At just 1 kilogram, Krysaor is among the smallest satellites ever placed in orbit by a sovereign national space agency acting on its own initiative. Its survival in orbit for more than a decade underscores that even very small spacecraft, placed at sufficiently high altitudes within the low Earth orbit regime, can maintain stable trajectories for extended periods.

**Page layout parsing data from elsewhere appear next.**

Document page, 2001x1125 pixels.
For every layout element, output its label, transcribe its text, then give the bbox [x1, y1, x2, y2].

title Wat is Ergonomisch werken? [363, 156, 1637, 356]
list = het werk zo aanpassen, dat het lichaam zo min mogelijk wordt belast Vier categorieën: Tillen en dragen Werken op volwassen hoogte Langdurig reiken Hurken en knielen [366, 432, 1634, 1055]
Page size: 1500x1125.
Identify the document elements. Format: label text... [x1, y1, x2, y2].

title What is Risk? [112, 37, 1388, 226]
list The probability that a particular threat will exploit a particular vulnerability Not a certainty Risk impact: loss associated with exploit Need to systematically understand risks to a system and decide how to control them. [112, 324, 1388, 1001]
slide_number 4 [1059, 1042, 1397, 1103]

The broader context in which Krysaor was built and launched is one of rapid growth in small satellite technology. In the early 2010s, CubeSats were transitioning from primarily academic demonstration platforms to more capable instruments used in genuine Earth observation, scientific, and commercial contexts. Ecuador's participation in this era, with a domestically produced spacecraft carrying functional imaging hardware, placed the country at the beginning of what has since become a substantial global industry in small satellite development.

The current operational status of NEE-02 Krysaor is not confirmed in publicly available catalog records, and the mission's ultimate outcomes — in terms of imagery returned, telemetry received, and technical lessons documented — are not comprehensively described in open sources. Nevertheless, the satellite's place in Ecuador's national space history as the second object the country has sent to orbit is unambiguous. Alongside NEE-01 Pegaso, it represents the foundation on which any future Ecuadorian space activities are built.

How to Spot It

NEE-02 Krysaor orbits at altitudes between 566 and 660 kilometers in a sun-synchronous orbit inclined at 97.9°, which means it passes over a wide range of latitudes on both the northern and southern hemispheres. At these altitudes and with a physical size of roughly 10 centimeters per side, Krysaor is a very dim object and significantly more challenging to observe visually than larger satellites such as the International Space Station. Under ideal conditions — a dark sky, the satellite in direct sunlight, and the observer in twilight — it may be detectable with optical aid, though it is unlikely to be conspicuous to the naked eye. Observers wishing to attempt a sighting should use current TLE data derived from the NORAD catalog under object 39441 to generate accurate pass predictions for their location, as orbital elements drift over time and stale data will produce unreliable predictions.